GG: I’ve got this kind of weird fascination with the Nintendo Power Counselors. Did you ever meet those guys? Were they really writing that column, or was it just a gimmick?
N: This may have been different before or after I worked at Nintendo, but during my time it was just a gimmick. The pictures were all legit – those were real-life Game Counselors – but everything else about Counselors’ Corner was produced by the magazine staff. The counselors didn’t seem to mind though. It was a special honor to have your name and picture in the mag.
GG: Yeah, no doubt!
So what was up with the contests? The monthly drawings—I obediently entered every month and never won anything. Was every winner like, the CEO’s nephew or something?
N: I’m with you—I sent in the postcard every month too, but so did about 250,000 other kids. The odds were stacked against us, I’m afraid. And don’t worry, the monthly drawings were all legit.
Once a month the mailroom would send a couple of boxes full of postcards up to the NP staff and whoever was there at the time would reach in and grab a few cards out to choose winners. It was very unscientific.
The prizes were far more elaborate in the early days of the magazine than during the time I was on staff. I got to help with a few of them including the “Gold Coins” grand prize in volume 89. As the intern I was assigned to find someone who sold gold coins.
GG: Do you have any random stories you’d like to share?
N: Oh man, where to begin?
One thing that folks might appreciate is that the NOA campus had a couple of two-story buildings. The older building had the game counselors and game testers upstairs and it was connected to the newer building by an enclosed skybridge that was named “A Link to the Past.” Clever, no?
All the corporate staff was in the new building along with marketing and the Nintendo Power team.

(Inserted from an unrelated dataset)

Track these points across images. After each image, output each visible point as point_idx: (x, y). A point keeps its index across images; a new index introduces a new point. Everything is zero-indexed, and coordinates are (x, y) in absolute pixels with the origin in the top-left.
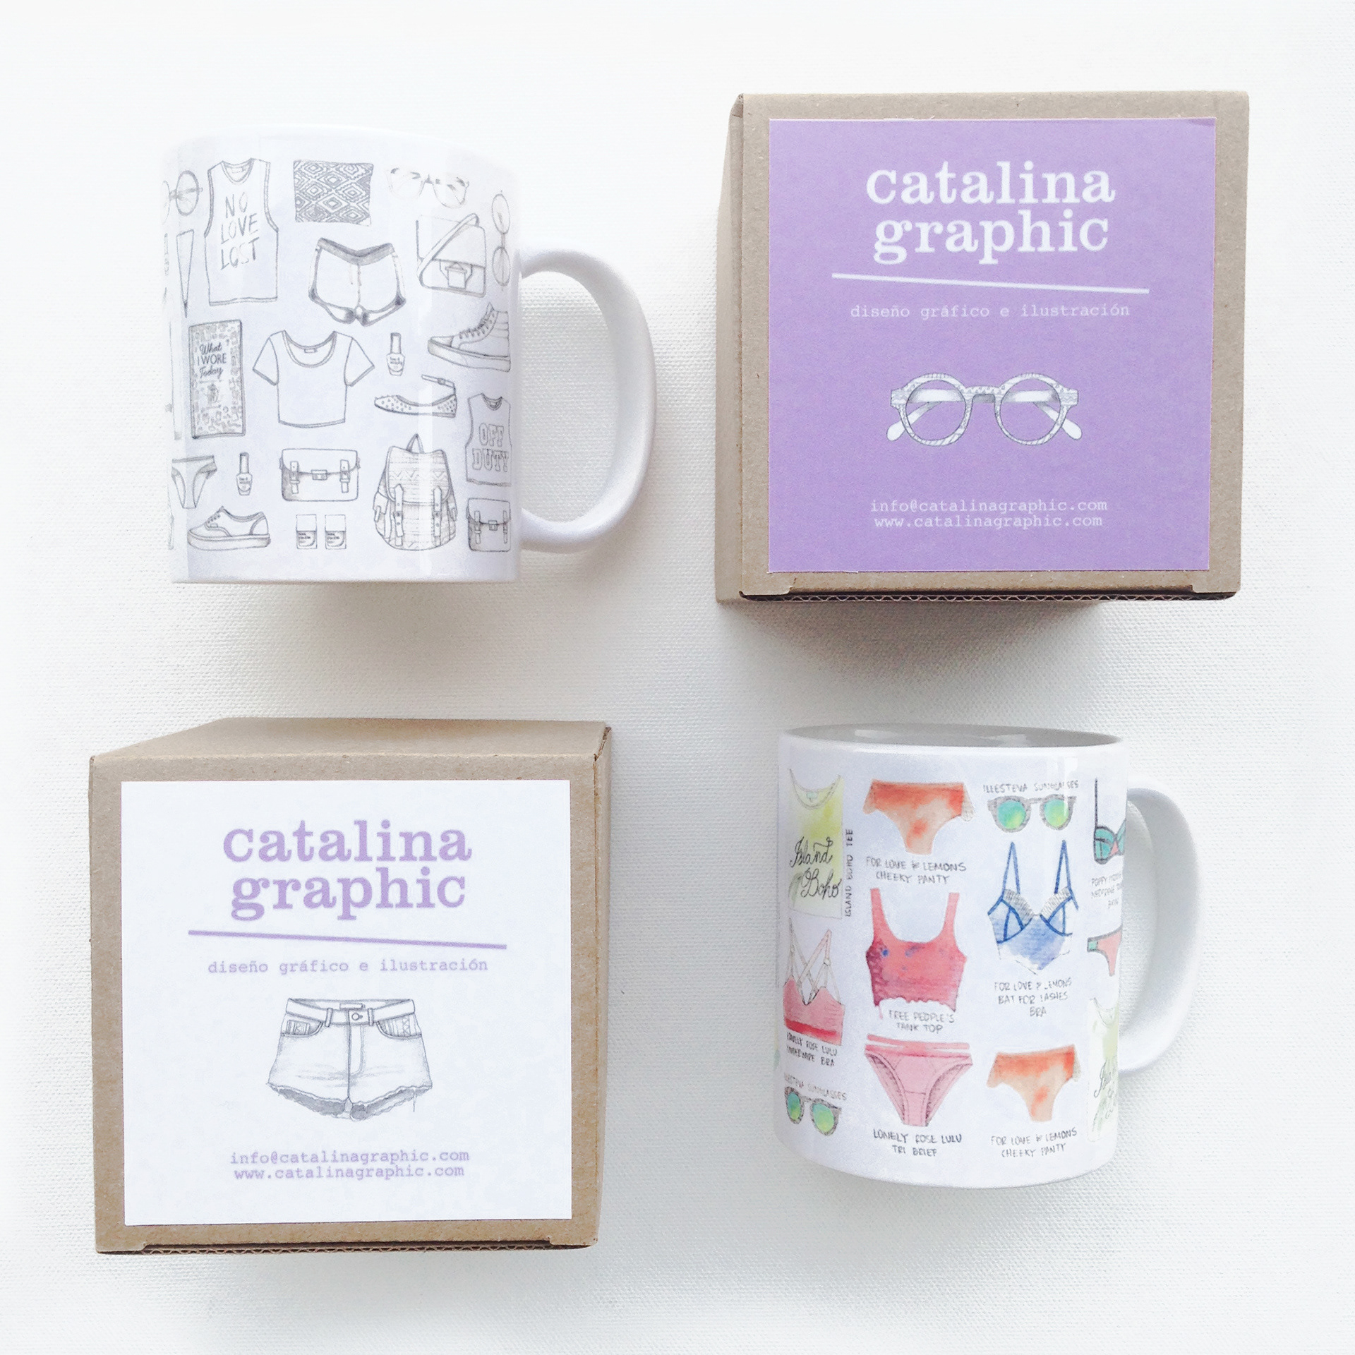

I went across that skybridge almost every day to check-in or check-out games from the Nintendo Game Counselors Library.
They cleared out duplicate copies of games each year just before Christmas by allowing employees to buy them for a few bucks each. I bought a ton of them that year including a copy of Metal Warriors for $2.
On a more personal note there’s the time I had to make accurate counts of everything that was in each of the levels in Super Mario 64 for the back of the poster in volume 90. It took FOREVER to get those counts and in the end a couple of them were wrong. I took a little flak for that one.
GG: So are you still into gaming? What kind of games are you playing these days?
N: Yeah I’m still a big gamer. I have a few kids and they’re all gamers as well. I still favor 2D games both modern and retro but I collect and play a lot of games.
GG: What’s something you’re currently playing?
N: I just got a TurboGrafx-16 Mini so I’m working my way through the games on there such as Rondo of Blood and Alien Crush. I’m also about half-way through Chrono Trigger on my DS, and Guacamelee 2 on my Switch, and I can never seem to kick my Steam Rocket League habit.
Ghetto Gamer: Nathan, thank you again for taking the time to chat with me. It really has been really interesting hearing some insider stories about Nintendo Power. I don’t know if it’s just my age talking, but I honestly feel like gaming culture left something behind when we moved from paper magazines to the digital realm.
As much as I love how the internet fetches gaming news for me as soon as it leaks, I really miss the anticipation of a monthly publication with deep dives and wonderfully random stuff. And yes, I miss checking every month to see if my letter or envelope art got published in Player’s Pulse. (They never were.) And I loved those Nintendo Power maps!
Nathan: You’re very welcome! Like I said, I’m a fellow fan. I miss the days of print magazines too, but I love that in this day and age gamers can connect over the internet. It’s content creators like you that make it possible. I miss the old days but also love the modern era. Thank you for the opportunity to talk!